California: Camp fire death toll rises to 71 with more than 1,000 missing

  17 November 2018    Read: 1245
California: Camp fire death toll rises to 71 with more than 1,000 missing

Rescue workers said on Friday they were searching for more than 1,000 people reported missing in a northern California town reduced to ashes by the deadliest wildfire in the state’s history, as the death toll increased to 71, The Guardian reported.

The sheriff’s “unaccounted for” list from the Camp fire leapt by hundreds of people for a second successive evening, up from 631 missing a day earlier.

Officials on Friday said remains of eight more victims had been found in and around the town of Paradise. The Camp fire, which erupted a week ago in the Sierra foothills 175 miles (280km) north of San Francisco, is the country’s deadliest in a century.
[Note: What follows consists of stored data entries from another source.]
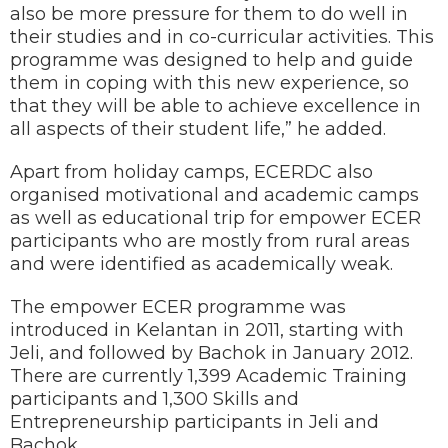
also be more pressure for them to do well in
their studies and in co-curricular activities. This
programme was designed to help and guide
them in coping with this new experience, so
that they will be able to achieve excellence in
all aspects of their student life,” he added.
Apart from holiday camps, ECERDC also
organised motivational and academic camps
as well as educational trip for empower ECER
participants who are mostly from rural areas
and were identified as academically weak.
The empower ECER programme was
introduced in Kelantan in 2011, starting with
Jeli, and followed by Bachok in January 2012.
There are currently 1,399 Academic Training
participants and 1,300 Skills and
Entrepreneurship participants in Jeli and
Bachok.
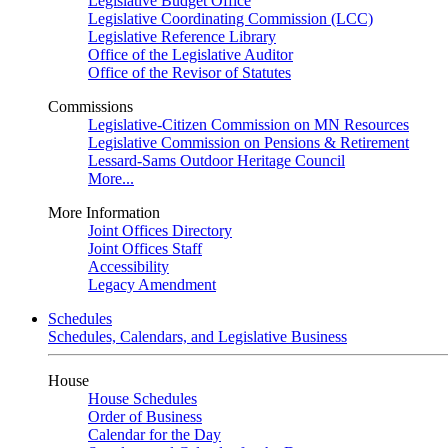
Legislative Budget Office
Legislative Coordinating Commission (LCC)
Legislative Reference Library
Office of the Legislative Auditor
Office of the Revisor of Statutes
Commissions
Legislative-Citizen Commission on MN Resources
Legislative Commission on Pensions & Retirement
Lessard-Sams Outdoor Heritage Council
More...
More Information
Joint Offices Directory
Joint Offices Staff
Accessibility
Legacy Amendment
Schedules
Schedules, Calendars, and Legislative Business
House
House Schedules
Order of Business
Calendar for the Day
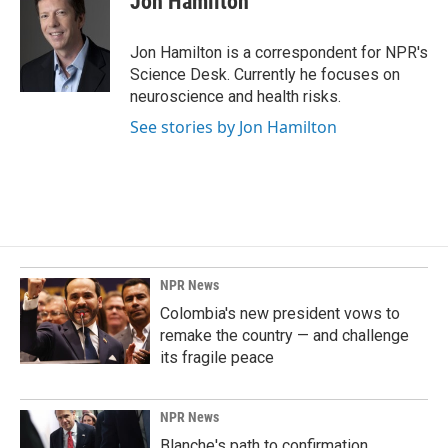
Jon Hamilton
b
e
l
o
d
o
I
Jon Hamilton is a correspondent for NPR's
k
n
Science Desk. Currently he focuses on
neuroscience and health risks.
See stories by Jon Hamilton
NPR News
Colombia's new president vows to
remake the country — and challenge
its fragile peace
NPR News
Blanche's path to confirmation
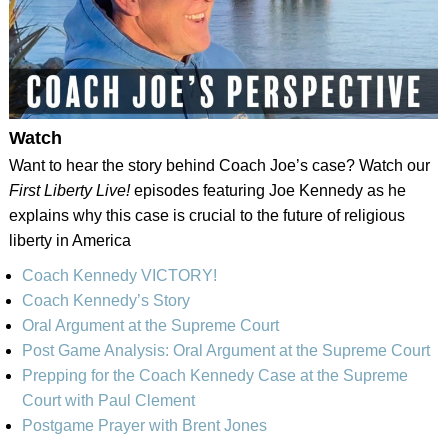
Watch
Want to hear the story behind Coach Joe’s case? Watch our
First Liberty Live!
episodes featuring Joe Kennedy as he
explains why this case is crucial to the future of religious
liberty in America
Coach Kennedy VICTORY!
Coach Kennedy’s Story
Oral Argument at the Supreme Court
Post Game Analysis: Oral Argument at the Supreme Court
Prepping for the Coach Kennedy Case at the Supreme
Court with Paul Clement
Postgame Prayer with Brent Jones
The Butte county sheriff, Kory Honea, said Friday that a list that he released Thursday of 631 names has now increased to 1,011 names. He called it “a dynamic list” that would fluctuate up and down and urged the public to consult the list to see if their names are on it and let authorities know if they are OK.

The White House announced that Donald Trump would visit California on Saturday to meet with victims of the deadly wildfires raging in northern and southern California.

Critics say Trump politicized the fires by casting blame on forest mismanagement; he repeated his statements in an interview with Fox News to be broadcast Sunday.

Authorities attribute the death toll in part to the speed with which flames raced through the town of 27,000, driven by wind and fueled by desiccated scrub and trees.

Nearly 12,000 homes and buildings burned hours after the blaze erupted, the California department of forestry and fire protection (Cal Fire) said. The fire left a ghostly expanse of empty lots covered in ash and strewn with debris.

Thousands of additional structures are still threatened as firefighters, many from distant states, labored to contain and suppress the flames.

The big rise in the number of missing is because of a detailed review of emergency calls and missing people reports, and the extension of the search for victims.